To get the property, agents had had to scurry as far afield as Rio de Janeiro, and had had to garnish their cash with promises. Example: one owner, who pocketed a certified check for $250,000, wanted to remain on his job as elevator operator as long as his building stayed up.

Lightning on a Lake. Webb & Knapp had not given promise of such a mickle feat in its earlier days. Operated for years by Ivy League sprouts (Groton’s and Harvard’s Elliot Cross, St. Paul’s and Yale’s John Hurst Purnell Gould, St. Mark’s Henry Sears), the 24-year-old business was strong in contacts, weak on aggressiveness, barely managed to break even on servicing its exclusive clientele.

But in 1938 W. & K. came alive. In that year William Zeckendorf, an amiably sputtering firecracker, became its executive vice president (now, at 41, he gets $40,000 a year plus a fourth of the net—which last year was almost $1 million).

Son of a shoe manufacturer, Zeckendorf went to public schools in New York and to New York University. For a dozen-odd years in & out of various realty firms, he had been only a moderate success: he didn’t know enough of the right people. When, in the course of one of his deals, he ran into W. & K., it was like loose lightning being drawn to a lake.

From a small, conservative agency, W. & K. expanded into a dealer and operator of properties scattered over 20 states.

Zeckendorf took over the management of Vincent Astor’s realty interests, swelled their value in a series of 150 transactions by about $5 million (with commissions to W. & K. totaling $1½ million).

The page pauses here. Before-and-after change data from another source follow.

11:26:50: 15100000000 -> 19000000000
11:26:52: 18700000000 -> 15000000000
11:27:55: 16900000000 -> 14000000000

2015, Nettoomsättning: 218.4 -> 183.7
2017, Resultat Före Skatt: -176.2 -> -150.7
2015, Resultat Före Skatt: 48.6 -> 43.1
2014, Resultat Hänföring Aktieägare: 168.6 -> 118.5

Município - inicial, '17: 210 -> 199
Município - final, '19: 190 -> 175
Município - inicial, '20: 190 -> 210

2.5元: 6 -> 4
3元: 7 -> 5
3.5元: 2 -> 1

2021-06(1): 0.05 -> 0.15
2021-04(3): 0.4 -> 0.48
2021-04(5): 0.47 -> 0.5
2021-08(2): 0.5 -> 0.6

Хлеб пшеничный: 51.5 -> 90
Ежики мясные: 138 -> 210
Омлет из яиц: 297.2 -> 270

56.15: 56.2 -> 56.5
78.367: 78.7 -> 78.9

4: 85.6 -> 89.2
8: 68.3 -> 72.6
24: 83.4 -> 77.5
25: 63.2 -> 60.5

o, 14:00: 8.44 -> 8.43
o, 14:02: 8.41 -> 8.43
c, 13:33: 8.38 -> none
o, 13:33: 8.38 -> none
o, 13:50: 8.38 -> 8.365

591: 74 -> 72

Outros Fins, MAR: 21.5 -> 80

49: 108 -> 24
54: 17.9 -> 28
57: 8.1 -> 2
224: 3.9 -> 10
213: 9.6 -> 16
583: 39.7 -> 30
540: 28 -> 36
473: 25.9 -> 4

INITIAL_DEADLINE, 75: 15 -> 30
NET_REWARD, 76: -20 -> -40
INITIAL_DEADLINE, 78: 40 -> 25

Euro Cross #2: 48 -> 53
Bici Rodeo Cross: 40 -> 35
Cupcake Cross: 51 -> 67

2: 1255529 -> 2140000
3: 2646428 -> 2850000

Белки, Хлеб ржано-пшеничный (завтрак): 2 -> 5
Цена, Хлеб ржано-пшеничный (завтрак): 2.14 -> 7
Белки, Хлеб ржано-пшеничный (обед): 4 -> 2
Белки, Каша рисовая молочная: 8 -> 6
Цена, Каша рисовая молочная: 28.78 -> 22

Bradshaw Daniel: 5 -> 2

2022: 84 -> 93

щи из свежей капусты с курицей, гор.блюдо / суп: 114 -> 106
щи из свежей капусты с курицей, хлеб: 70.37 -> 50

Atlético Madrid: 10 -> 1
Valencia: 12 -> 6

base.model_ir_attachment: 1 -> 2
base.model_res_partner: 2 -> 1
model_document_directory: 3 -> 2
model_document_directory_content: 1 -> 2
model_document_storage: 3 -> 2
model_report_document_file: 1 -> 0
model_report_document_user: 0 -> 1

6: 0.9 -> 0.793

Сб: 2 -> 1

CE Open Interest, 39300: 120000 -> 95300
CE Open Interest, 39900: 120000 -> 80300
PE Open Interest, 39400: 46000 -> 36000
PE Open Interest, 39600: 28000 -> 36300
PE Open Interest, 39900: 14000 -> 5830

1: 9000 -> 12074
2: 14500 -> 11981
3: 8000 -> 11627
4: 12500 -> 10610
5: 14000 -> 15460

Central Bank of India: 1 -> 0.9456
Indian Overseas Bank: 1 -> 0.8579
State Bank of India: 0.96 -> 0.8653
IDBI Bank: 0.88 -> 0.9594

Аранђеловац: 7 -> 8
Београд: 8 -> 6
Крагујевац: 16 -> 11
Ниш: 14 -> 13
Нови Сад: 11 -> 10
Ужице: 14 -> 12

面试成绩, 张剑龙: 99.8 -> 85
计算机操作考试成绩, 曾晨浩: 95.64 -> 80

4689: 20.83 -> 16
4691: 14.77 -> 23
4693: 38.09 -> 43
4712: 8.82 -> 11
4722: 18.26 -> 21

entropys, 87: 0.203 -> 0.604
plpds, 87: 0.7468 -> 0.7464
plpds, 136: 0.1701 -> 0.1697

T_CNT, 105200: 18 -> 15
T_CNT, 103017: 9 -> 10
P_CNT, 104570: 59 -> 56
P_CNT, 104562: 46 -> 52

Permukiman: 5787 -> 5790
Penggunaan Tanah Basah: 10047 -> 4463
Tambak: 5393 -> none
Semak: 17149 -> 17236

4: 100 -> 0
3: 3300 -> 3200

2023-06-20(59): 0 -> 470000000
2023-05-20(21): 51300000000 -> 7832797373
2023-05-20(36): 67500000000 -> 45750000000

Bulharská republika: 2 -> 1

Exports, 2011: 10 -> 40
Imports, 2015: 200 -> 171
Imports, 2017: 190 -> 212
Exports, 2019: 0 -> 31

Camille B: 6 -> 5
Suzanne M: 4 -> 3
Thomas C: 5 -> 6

He drew up plans for a rooftop airport covering 144 square blocks in Manhattan, turned them over to the unimpressed city, which in turn relayed them to very-much-impressed Sweden and Russia. Two months ago he announced plans to upheave the busy community of Flushing, L. I., and set up a $50 million shopping center there (TIME, Aug. 19).

Fruits of Indigestion. Among its $20 million assets, W. & K. now owns hotels, apartments, a nightclub (Manhattan’s glittering Monte Carlo), shipping piers, warehouses, a steamship company, shopping centers in Denver, Houston and Atlanta, a nine-mile railroad and a 2,300-acre oilfield in Louisiana (one well came in last fortnight from a depth of 10,000 ft.). To avoid pyramiding, each new permanent project has been financed independently.

Where does he get his ideas? Says Zeckendorf facetiously: “From indigestion.” Sometimes he works right through the night in his penthouse apartment, but usually arrives at his office about 8 a.m. He plays equally hard; he thinks a binge is constructive.

Recently he decided to take every fourth month off to hunt, fish, sail and travel. Last week, just before he started on his first month off, he wrapped up another big bundle of real estate. For about $10 million he bought nearly a mile of the busy Hoboken waterfront.